Three separate protests of SOPA, two in music form, as the Internet public starts to realize the real dangers of the controversial legislation
Activists and musicians are turning to music to protest the controversial Stop Online Piracy Act (SOPA), showing that the Internet is a force for creativity, and bills like SOPA will ultimately hurt the next generation of content creators.
Artist and activist Dan Bull has published a new rap song on YouTube, titled 'SOPA Cabana'. Featured on the home of page of the infamous The Pirate Bay, the song now has nearly 300,000 views and more than 26,000 likes.
Taking full advantage of how the Internet works, the music video was made with the help of the Internet public via crowd-sourcing, with people filming themselves holding up sections of the lyrics as part of the video.
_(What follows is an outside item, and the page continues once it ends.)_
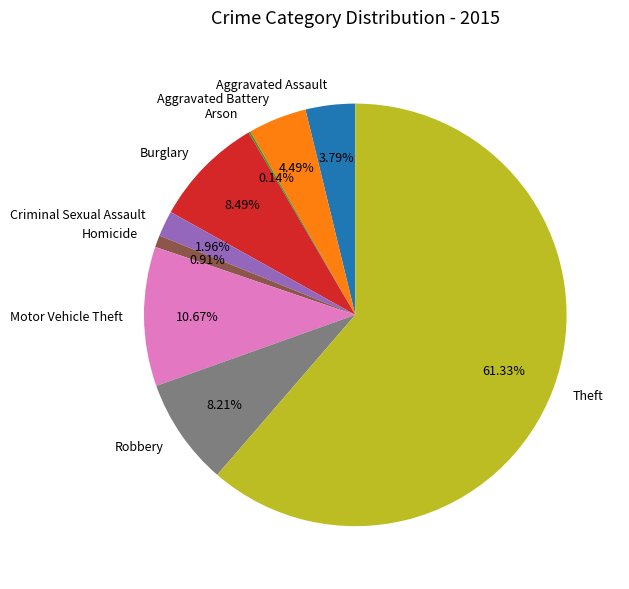

What is the largest slice in the pie chart?

Theft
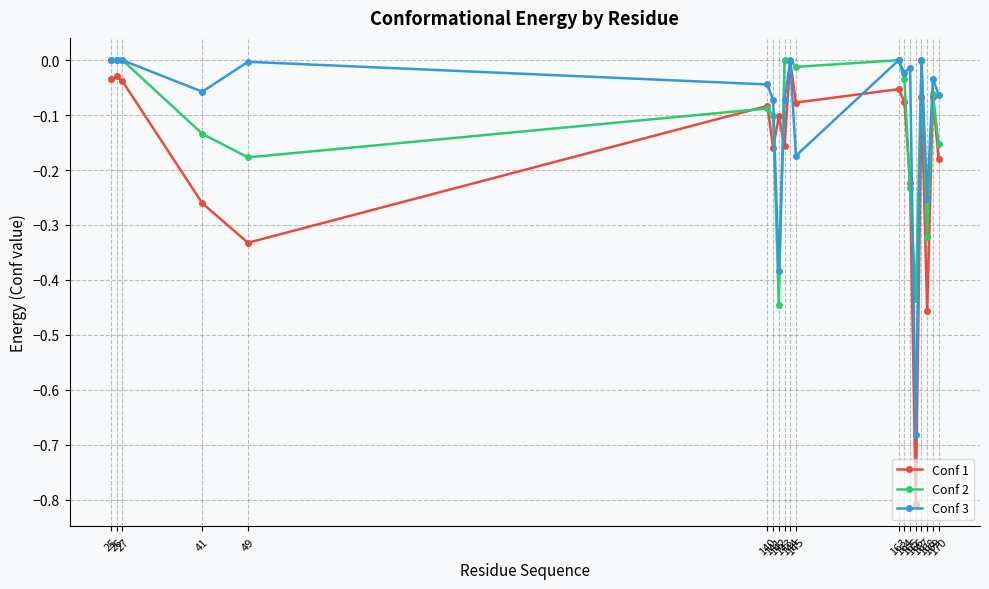

Which series has the largest range (max minus min)?

Conf 1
Speaking to TorrentFreak, Bull urged legislators to reconsider SOPA and not risk harming the creative engine that is the Internet. "People from all around the world wanted to share in the creative process, for free, and to me that demonstrates the best of what the Internet is about. I hope it comes across as a great example of precisely what SOPA will destroy – free speech, free culture and a free internet," said Dan.
On a similar theme, the musician who penned the influential hit "Obama Girl" is back with another comedy hit, 'Firewall (Don't Let Our Government Ruin The Internets)', featuring the hilarious lyrics "Someone could spend more time in jail than Conrad Murray for illegally downloading a Michael Jackson song!". Leah Kauffman is hoping her song helps to stop SOPA, and when asked by Cnet what she would do is President Obama signs SOPA into law, Kauffman responded: "I would no longer have a crush on him".
A song without music is just words, and document uploader Scribd is doing their part in protesting SOPA by censoring selective words in uploaded documents, and presenting visitors with information on how to oppose SOPA.
Scribd allows users to upload and share documents online, some of which will inevitably be copyrighted. Under SOPA, websites like Scribd could be classified as "dedicated to piracy", and could be forced offline as a result. "Congress is pushing through legislation that threatens the future of the Internet. With this legislation in place, entire domains like Scribd could simply vanish from the web," said a statement, which was presented to users during Scridb's protest.